TSA Adds Document Checking to List of Duties

July 23, 2007
Administration, Congress push to expand responsibility

The Transportation Security Administration has added the checking of travel documents to its list of responsibilities at a few high-traffic airports -- a potential responsibility shift signifying the start of a national changing of the guard.

Travel document verification is the responsibility of commercial airlines at the majority of large U.S. airports, but in the last six months TSA has taken on the duties at Baltimore/Washington International Thurgood Marshall and Phoenix Sky Harbor International airports, adding New York's John F. Kennedy International Airport to that list as of last week.

President Bush's fiscal 2008 budget request calls for $60 million to add an additional 1,329 transportation security officers capable of checking travel documents at the 40 highest risk airports in the country. The agency already has roughly 700 transportation security officers trained to screen travel documents.

Both the House and Senate versions of the fiscal 2008 Homeland Security appropriations bill (HR 2638, S 1644) would provide $45 million to fund TSA travel-document checkers, $15 million less than the president's request. The House version of the bill doesn't fund the entire request because the lawmakers say all 1,329 employees won't be on the payroll by October 2007 due to training and hiring time considerations. Senate appropriators say $45 million would be sufficient to fully staff the 40 highest-risk airports.

TSA initiated the transfer of document-checking responsibilities to gain more control of the airport environment and create another layer of security designed to keep terrorists off of aircraft.

"Now, trained security officers will have the capability to detect individuals who attempt to board an aircraft with suspect documents," said TSA Administrator Kip Hawley. "Fraudulent IDs and boarding documents can subvert the security process and this effort sends someone with a fake ID to law enforcement and not the boarding gate."

TSA says having transportation security officers check travel documents at the head of the airport checkpoint lines significantly upgrades surveillance because they will be given sensitive security information -- including specific threat and watch list intelligence --- that contracted personnel can't legally access.

Furthermore, transportation security officers will be able to use the travel document inspection as an opportunity to take note of each passenger's behavior and disposition.

Transportation security officers who check travel documents will undergo training in suspicious behavior observation techniques and fraudulent ID recognition, in addition to the 190 hours of basic training every TSO receives.

The extra training requires about one working day for transportation security officers to learn to identify fraudulent travel documents and pick up behavior observation techniques. The behavior recognition component is an abbreviated version of a longer course taught to other TSA employees.

In addition to this training, transportation security officers also use technologies to validate travel documents, according to the Department of Homeland Security brief of the president's fiscal 2008 budget request.
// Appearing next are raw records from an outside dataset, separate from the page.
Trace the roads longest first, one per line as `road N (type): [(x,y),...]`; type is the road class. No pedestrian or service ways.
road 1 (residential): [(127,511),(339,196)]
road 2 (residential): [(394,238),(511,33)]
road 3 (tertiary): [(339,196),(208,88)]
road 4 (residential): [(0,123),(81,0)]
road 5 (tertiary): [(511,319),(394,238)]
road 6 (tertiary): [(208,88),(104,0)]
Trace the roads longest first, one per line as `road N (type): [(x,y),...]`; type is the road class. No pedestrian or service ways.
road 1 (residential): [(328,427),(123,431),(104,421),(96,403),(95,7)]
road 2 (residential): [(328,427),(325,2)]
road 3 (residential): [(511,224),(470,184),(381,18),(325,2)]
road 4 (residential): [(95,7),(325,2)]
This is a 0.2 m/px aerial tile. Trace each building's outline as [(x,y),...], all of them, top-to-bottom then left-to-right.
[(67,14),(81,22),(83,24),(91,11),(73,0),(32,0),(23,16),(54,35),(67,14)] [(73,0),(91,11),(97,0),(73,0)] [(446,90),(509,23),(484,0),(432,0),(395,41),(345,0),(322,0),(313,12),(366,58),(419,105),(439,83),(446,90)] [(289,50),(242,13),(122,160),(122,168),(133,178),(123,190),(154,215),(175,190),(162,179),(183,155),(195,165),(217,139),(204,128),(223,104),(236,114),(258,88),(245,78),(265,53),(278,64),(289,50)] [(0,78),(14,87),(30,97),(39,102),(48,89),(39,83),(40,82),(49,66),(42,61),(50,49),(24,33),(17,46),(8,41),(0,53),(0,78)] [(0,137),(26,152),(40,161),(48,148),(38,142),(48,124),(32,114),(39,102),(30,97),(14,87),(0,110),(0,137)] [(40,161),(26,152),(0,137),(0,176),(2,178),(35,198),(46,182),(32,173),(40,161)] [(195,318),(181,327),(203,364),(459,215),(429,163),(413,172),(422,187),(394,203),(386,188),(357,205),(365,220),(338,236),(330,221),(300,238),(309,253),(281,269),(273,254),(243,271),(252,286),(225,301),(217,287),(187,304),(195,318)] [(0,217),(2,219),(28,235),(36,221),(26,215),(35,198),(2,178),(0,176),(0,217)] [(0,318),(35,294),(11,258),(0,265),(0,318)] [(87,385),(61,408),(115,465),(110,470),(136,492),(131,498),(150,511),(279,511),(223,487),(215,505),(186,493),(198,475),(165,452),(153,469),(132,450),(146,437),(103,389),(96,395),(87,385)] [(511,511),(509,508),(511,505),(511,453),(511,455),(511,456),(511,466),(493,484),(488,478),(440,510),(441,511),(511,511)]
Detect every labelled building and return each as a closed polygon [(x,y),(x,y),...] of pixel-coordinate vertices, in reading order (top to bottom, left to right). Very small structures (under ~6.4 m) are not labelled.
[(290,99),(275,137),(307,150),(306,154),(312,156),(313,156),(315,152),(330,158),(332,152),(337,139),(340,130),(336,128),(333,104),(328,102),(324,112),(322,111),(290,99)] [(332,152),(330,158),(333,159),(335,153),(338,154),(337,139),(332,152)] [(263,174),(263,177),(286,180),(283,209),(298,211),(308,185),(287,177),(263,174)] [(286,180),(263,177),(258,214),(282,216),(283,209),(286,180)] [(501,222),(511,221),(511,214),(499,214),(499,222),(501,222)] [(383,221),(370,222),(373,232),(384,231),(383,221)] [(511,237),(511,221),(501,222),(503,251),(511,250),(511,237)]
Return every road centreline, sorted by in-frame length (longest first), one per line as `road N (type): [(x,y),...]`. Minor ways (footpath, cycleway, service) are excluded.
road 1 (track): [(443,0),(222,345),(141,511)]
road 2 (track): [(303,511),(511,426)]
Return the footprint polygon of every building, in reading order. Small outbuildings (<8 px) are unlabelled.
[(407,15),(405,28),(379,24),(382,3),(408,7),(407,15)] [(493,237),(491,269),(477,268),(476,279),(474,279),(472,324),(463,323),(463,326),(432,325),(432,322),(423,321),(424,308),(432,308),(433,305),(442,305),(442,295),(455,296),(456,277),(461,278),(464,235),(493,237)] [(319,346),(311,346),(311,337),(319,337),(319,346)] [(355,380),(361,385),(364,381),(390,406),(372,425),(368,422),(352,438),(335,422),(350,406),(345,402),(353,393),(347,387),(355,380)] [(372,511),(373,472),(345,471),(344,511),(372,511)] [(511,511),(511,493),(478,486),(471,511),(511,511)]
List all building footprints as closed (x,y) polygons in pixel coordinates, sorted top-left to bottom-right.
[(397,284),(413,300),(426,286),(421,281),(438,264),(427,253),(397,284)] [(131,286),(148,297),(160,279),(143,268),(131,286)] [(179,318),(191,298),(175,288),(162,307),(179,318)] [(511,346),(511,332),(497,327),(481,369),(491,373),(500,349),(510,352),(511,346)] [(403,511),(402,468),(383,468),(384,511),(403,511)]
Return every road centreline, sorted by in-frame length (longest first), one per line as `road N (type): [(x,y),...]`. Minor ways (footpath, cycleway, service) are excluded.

The brief listed document scanners, black lights and magnifying equipment as machines likely to be used by the new document checkers.

Jonathan Dean, a spokesman for Baltimore/Washington International Thurgood Marshall Airport, said TSA's document-checking responsibilities began at a handful of checkpoints in March 2007 and has gradually spread to all the checkpoints in the airport. "To this point it has worked well," he added.

Similarly, TSA began checking IDs at only two security checkpoints at Phoenix Sky Harbor International Airport in December 2006, but was operating at all seven by the end of February. Deborah Ostreicher, a spokeswoman for the Phoenix airport said the transition "has gone pretty smoothly," with TSA document-checkers gradually lowering passenger waiting times as they have gained experience.

Transportation security officers began checking travel documents at "a number of security checkpoints" at John F. Kennedy International Airport in late June.

TSA employees also have taken on document checking responsibilities at smaller airports around the country. The agency now performs the checks at more than 200 small airports.